What is expected |
Find the string "from" in the listing and report every line that has it.
[The records Boundary: Start]
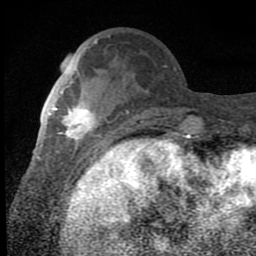
Breast MRI (dynamic contrast-enhanced), one axial slice. Position 25 of 80 along the scan axis. Cropped to one breast. Dynamic contrast-enhanced series, time point 2 of 8 at this slice position (early post-contrast). 1.5 T. TE 2.7 ms, TR 6.8 ms. 2 mm slice thickness. 256 × 256 image matrix. Female patient.
Outlined on this slice (semi-automatically segmented with operator editing):
- enhancing-tissue mask used for the functional tumour volume (all voxels passing the contrast-enhancement thresholds inside the analysis volume; usually the tumour): box from (x=52, y=92) to (x=100, y=145) px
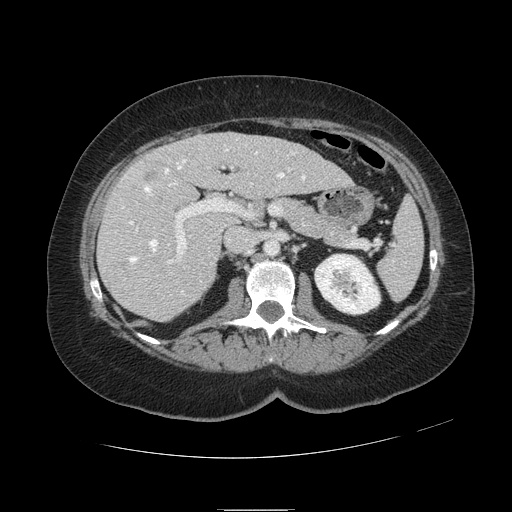
Contrast-enhanced abdominal CT, one axial slice. Position 55 of 121 along the scan axis. 120 kVp. Soft-tissue window (W 400 / L 40 HU). 2.5 mm slice thickness. 512 × 512 image matrix, field of view 400 × 400 mm. From the clinical record (not read from this slice): patient: male, age 57 years at operation; diagnosis: colorectal cancer liver metastases, imaged before liver resection; multiple liver metastases: yes; largest metastasis: 6.3 cm; disease in both lobes: no.
Annotated regions visible in this slice (outlined manually by an expert reader):
- hepatic veins: bounding box [x1, y1, x2, y2] px = [123, 148, 305, 293]
- liver: [99, 133, 349, 321]
- planned liver remnant (the part of the liver to remain after resection): [169, 134, 349, 198]
- portal vein (with intrahepatic branches): [130, 168, 291, 263]
- liver metastasis: [143, 170, 154, 180]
[The records Boundary: End]
Exercise result |
- enhancing-tissue mask used for the functional tumour volume (all voxels passing the contrast-enhancement thresholds inside the analysis volume; usually the tumour): box from (x=52, y=92) to (x=100, y=145) px
Contrast-enhanced abdominal CT, one axial slice. Position 55 of 121 along the scan axis. 120 kVp. Soft-tissue window (W 400 / L 40 HU). 2.5 mm slice thickness. 512 × 512 image matrix, field of view 400 × 400 mm. From the clinical record (not read from this slice): patient: male, age 57 years at operation; diagnosis: colorectal cancer liver metastases, imaged before liver resection; multiple liver metastases: yes; largest metastasis: 6.3 cm; disease in both lobes: no.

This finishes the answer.